A: So much of hacker culture and open source culture are based on things being difficult. Many of the privacy tools work but are too hard to use. There is a distinct lack of design, and we don’t see poorly designed things as legitimate. And that’s a fairly easy thing to fix. A: Yes.
Q: Younger people don’t seem to care about privacy. Is there a generational shift?
A: There are two possibilities for the future. My hope is that we’ll all start cutting each other more slack; everyone will recognize that we all did unbelievably stupid, even possibly criminal things, in our 20s. I still do plenty of stupid things. But it worries me that cultures sometimes grow less tolerant. This could be catastrophic, if the country goes toward the Right.
A: There are tools to make it easy to do this. E.g., CryptoParty.org, the Pirate Party. And are there alternatives to social media that are ready for prime time?
A: Still pretty geeky, but it’s a wonderful start. But many of the tools cost money.
Q: Any thoughts about ways to use govt and corporate interests to promote your goals. E.g., protect the children.

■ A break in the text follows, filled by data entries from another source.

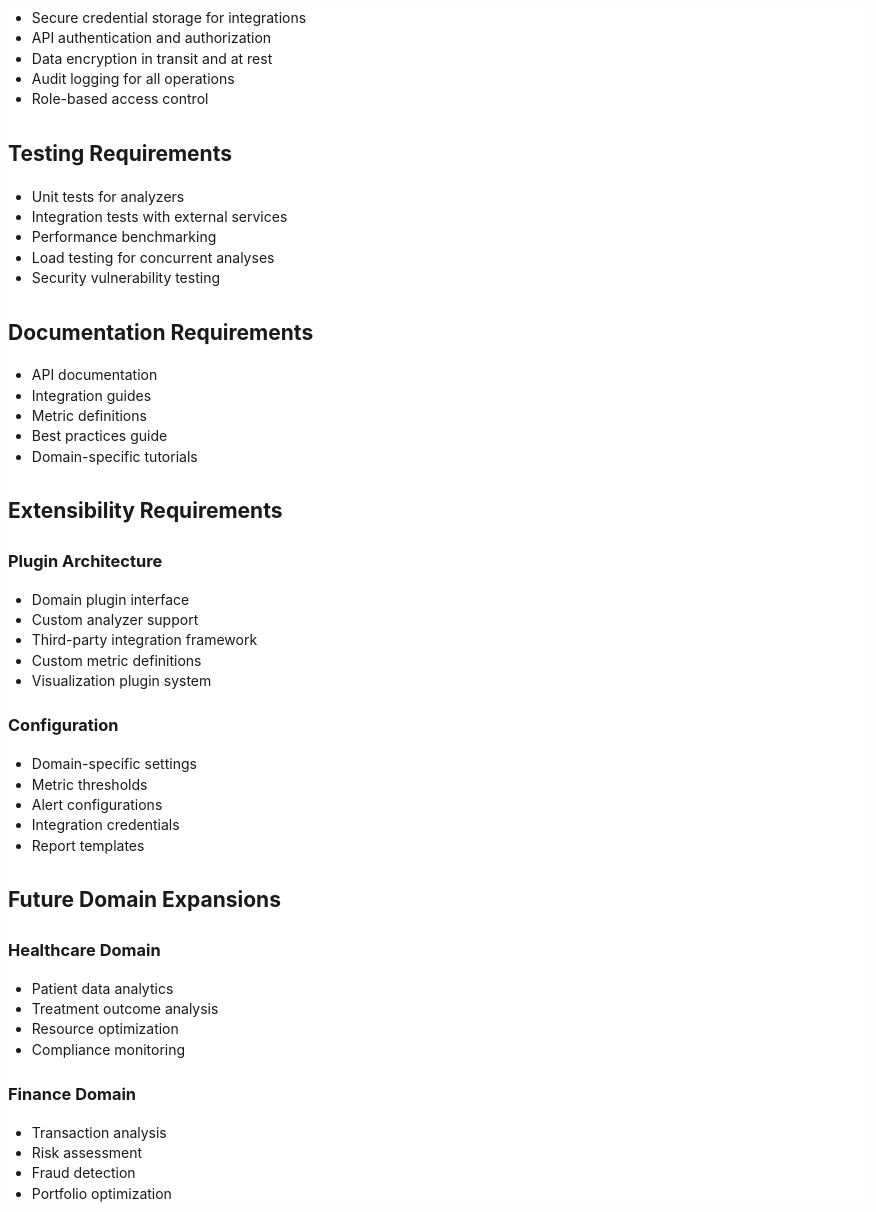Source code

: - Secure credential storage for integrations
- API authentication and authorization
- Data encryption in transit and at rest
- Audit logging for all operations
- Role-based access control

## Testing Requirements

- Unit tests for analyzers
- Integration tests with external services
- Performance benchmarking
- Load testing for concurrent analyses
- Security vulnerability testing

## Documentation Requirements

- API documentation
- Integration guides
- Metric definitions
- Best practices guide
- Domain-specific tutorials

## Extensibility Requirements

### Plugin Architecture
- Domain plugin interface
- Custom analyzer support
- Third-party integration framework
- Custom metric definitions
- Visualization plugin system

### Configuration
- Domain-specific settings
- Metric thresholds
- Alert configurations
- Integration credentials
- Report templates

## Future Domain Expansions

### Healthcare Domain
- Patient data analytics
- Treatment outcome analysis
- Resource optimization
- Compliance monitoring

### Finance Domain
- Transaction analysis
- Risk assessment
- Fraud detection
- Portfolio optimization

A: I’ll rename this Protect the Children and then everyone will do what I want :) Overall, the problem is that power is shifting, pulling back into the center. This has long term negative consequences. But speculating on what the consequences will be is never as effective as showing what’s going wrong now. I want the power to be distributed. “I’m pretty worried, although I’m a relentless optimist.” “I’m a resister.”